---- Listed entries
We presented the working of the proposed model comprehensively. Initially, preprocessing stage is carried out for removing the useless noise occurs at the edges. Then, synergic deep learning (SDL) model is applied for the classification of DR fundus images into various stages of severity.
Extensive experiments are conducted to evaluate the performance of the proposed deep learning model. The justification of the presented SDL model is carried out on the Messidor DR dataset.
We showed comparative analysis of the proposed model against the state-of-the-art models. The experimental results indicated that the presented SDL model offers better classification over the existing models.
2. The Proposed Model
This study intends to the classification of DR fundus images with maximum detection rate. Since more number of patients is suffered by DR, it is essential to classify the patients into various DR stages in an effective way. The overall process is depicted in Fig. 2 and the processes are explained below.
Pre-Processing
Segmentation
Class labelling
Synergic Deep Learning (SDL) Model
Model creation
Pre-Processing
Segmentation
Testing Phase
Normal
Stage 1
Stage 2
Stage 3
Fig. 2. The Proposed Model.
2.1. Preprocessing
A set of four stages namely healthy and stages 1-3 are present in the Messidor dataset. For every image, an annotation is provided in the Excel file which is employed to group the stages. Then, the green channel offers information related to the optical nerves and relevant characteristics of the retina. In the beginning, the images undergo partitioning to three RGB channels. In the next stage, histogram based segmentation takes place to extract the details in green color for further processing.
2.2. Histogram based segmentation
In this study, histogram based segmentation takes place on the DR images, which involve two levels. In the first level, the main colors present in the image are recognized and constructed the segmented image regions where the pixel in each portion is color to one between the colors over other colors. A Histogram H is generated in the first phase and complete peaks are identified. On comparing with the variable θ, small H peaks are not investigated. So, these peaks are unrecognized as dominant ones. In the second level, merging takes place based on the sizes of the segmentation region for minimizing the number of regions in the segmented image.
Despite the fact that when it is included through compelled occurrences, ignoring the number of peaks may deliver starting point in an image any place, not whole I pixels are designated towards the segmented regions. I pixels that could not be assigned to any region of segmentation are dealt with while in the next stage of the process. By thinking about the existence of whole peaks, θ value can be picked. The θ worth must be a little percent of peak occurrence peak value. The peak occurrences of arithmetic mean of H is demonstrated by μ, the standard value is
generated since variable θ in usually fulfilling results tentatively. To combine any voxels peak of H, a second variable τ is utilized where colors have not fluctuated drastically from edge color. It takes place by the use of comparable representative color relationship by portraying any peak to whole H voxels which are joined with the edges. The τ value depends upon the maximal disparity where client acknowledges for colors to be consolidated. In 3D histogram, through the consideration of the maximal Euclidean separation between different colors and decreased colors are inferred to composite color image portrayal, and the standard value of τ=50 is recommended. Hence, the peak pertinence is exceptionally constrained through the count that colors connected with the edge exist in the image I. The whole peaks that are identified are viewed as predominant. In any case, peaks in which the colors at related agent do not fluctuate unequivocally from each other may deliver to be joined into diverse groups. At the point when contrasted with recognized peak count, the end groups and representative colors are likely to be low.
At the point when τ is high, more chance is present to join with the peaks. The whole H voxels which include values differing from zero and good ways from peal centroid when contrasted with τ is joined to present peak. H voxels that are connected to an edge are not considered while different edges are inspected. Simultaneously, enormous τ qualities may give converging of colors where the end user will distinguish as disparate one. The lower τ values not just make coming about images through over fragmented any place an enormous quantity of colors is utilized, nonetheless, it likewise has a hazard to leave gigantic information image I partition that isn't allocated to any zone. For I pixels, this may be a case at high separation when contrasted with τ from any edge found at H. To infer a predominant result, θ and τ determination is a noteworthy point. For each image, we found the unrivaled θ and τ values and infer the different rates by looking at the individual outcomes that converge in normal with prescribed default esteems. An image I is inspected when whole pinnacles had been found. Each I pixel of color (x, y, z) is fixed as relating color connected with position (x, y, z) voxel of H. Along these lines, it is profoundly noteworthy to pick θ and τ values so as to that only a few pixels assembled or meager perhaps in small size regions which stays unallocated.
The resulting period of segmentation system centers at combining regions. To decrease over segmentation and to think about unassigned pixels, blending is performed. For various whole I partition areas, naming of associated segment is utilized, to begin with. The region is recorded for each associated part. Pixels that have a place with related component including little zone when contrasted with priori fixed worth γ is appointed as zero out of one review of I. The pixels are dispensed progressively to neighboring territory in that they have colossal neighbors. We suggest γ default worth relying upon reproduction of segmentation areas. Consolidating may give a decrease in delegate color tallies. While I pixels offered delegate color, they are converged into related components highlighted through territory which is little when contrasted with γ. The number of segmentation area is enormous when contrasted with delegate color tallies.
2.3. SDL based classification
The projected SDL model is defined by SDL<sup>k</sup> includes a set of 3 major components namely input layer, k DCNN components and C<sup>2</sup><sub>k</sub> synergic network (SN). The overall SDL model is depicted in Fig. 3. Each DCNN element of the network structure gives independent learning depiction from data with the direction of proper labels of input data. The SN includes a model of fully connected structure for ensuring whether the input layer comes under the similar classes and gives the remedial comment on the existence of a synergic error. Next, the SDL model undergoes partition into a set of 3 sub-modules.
--------
> [Problem to solve] Repeat the records word for word.

> [Response for this exercise]
We presented the working of the proposed model comprehensively. Initially, preprocessing stage is carried out for removing the useless noise occurs at the edges. Then, synergic deep learning (SDL) model is applied for the classification of DR fundus images into various stages of severity.
Extensive experiments are conducted to evaluate the performance of the proposed deep learning model. The justification of the presented SDL model is carried out on the Messidor DR dataset.
We showed comparative analysis of the proposed model against the state-of-the-art models. The experimental results indicated that the presented SDL model offers better classification over the existing models.
2. The Proposed Model
This study intends to the classification of DR fundus images with maximum detection rate. Since more number of patients is suffered by DR, it is essential to classify the patients into various DR stages in an effective way. The overall process is depicted in Fig. 2 and the processes are explained below.
Pre-Processing
Segmentation
Class labelling
Synergic Deep Learning (SDL) Model
Model creation
Pre-Processing
Segmentation
Testing Phase
Normal
Stage 1
Stage 2
Stage 3
Fig. 2. The Proposed Model.
2.1. Preprocessing
A set of four stages namely healthy and stages 1-3 are present in the Messidor dataset. For every image, an annotation is provided in the Excel file which is employed to group the stages. Then, the green channel offers information related to the optical nerves and relevant characteristics of the retina. In the beginning, the images undergo partitioning to three RGB channels. In the next stage, histogram based segmentation takes place to extract the details in green color for further processing.
2.2. Histogram based segmentation
In this study, histogram based segmentation takes place on the DR images, which involve two levels. In the first level, the main colors present in the image are recognized and constructed the segmented image regions where the pixel in each portion is color to one between the colors over other colors. A Histogram H is generated in the first phase and complete peaks are identified. On comparing with the variable θ, small H peaks are not investigated. So, these peaks are unrecognized as dominant ones. In the second level, merging takes place based on the sizes of the segmentation region for minimizing the number of regions in the segmented image.
Despite the fact that when it is included through compelled occurrences, ignoring the number of peaks may deliver starting point in an image any place, not whole I pixels are designated towards the segmented regions. I pixels that could not be assigned to any region of segmentation are dealt with while in the next stage of the process. By thinking about the existence of whole peaks, θ value can be picked. The θ worth must be a little percent of peak occurrence peak value. The peak occurrences of arithmetic mean of H is demonstrated by μ, the standard value is
generated since variable θ in usually fulfilling results tentatively. To combine any voxels peak of H, a second variable τ is utilized where colors have not fluctuated drastically from edge color. It takes place by the use of comparable representative color relationship by portraying any peak to whole H voxels which are joined with the edges. The τ value depends upon the maximal disparity where client acknowledges for colors to be consolidated. In 3D histogram, through the consideration of the maximal Euclidean separation between different colors and decreased colors are inferred to composite color image portrayal, and the standard value of τ=50 is recommended. Hence, the peak pertinence is exceptionally constrained through the count that colors connected with the edge exist in the image I. The whole peaks that are identified are viewed as predominant. In any case, peaks in which the colors at related agent do not fluctuate unequivocally from each other may deliver to be joined into diverse groups. At the point when contrasted with recognized peak count, the end groups and representative colors are likely to be low.
At the point when τ is high, more chance is present to join with the peaks. The whole H voxels which include values differing from zero and good ways from peal centroid when contrasted with τ is joined to present peak. H voxels that are connected to an edge are not considered while different edges are inspected. Simultaneously, enormous τ qualities may give converging of colors where the end user will distinguish as disparate one. The lower τ values not just make coming about images through over fragmented any place an enormous quantity of colors is utilized, nonetheless, it likewise has a hazard to leave gigantic information image I partition that isn't allocated to any zone. For I pixels, this may be a case at high separation when contrasted with τ from any edge found at H. To infer a predominant result, θ and τ determination is a noteworthy point. For each image, we found the unrivaled θ and τ values and infer the different rates by looking at the individual outcomes that converge in normal with prescribed default esteems. An image I is inspected when whole pinnacles had been found. Each I pixel of color (x, y, z) is fixed as relating color connected with position (x, y, z) voxel of H. Along these lines, it is profoundly noteworthy to pick θ and τ values so as to that only a few pixels assembled or meager perhaps in small size regions which stays unallocated.
The resulting period of segmentation system centers at combining regions. To decrease over segmentation and to think about unassigned pixels, blending is performed. For various whole I partition areas, naming of associated segment is utilized, to begin with. The region is recorded for each associated part. Pixels that have a place with related component including little zone when contrasted with priori fixed worth γ is appointed as zero out of one review of I. The pixels are dispensed progressively to neighboring territory in that they have colossal neighbors. We suggest γ default worth relying upon reproduction of segmentation areas. Consolidating may give a decrease in delegate color tallies. While I pixels offered delegate color, they are converged into related components highlighted through territory which is little when contrasted with γ. The number of segmentation area is enormous when contrasted with delegate color tallies.
2.3. SDL based classification
The projected SDL model is defined by SDL<sup>k</sup> includes a set of 3 major components namely input layer, k DCNN components and C<sup>2</sup><sub>k</sub> synergic network (SN). The overall SDL model is depicted in Fig. 3. Each DCNN element of the network structure gives independent learning depiction from data with the direction of proper labels of input data. The SN includes a model of fully connected structure for ensuring whether the input layer comes under the similar classes and gives the remedial comment on the existence of a synergic error. Next, the SDL model undergoes partition into a set of 3 sub-modules.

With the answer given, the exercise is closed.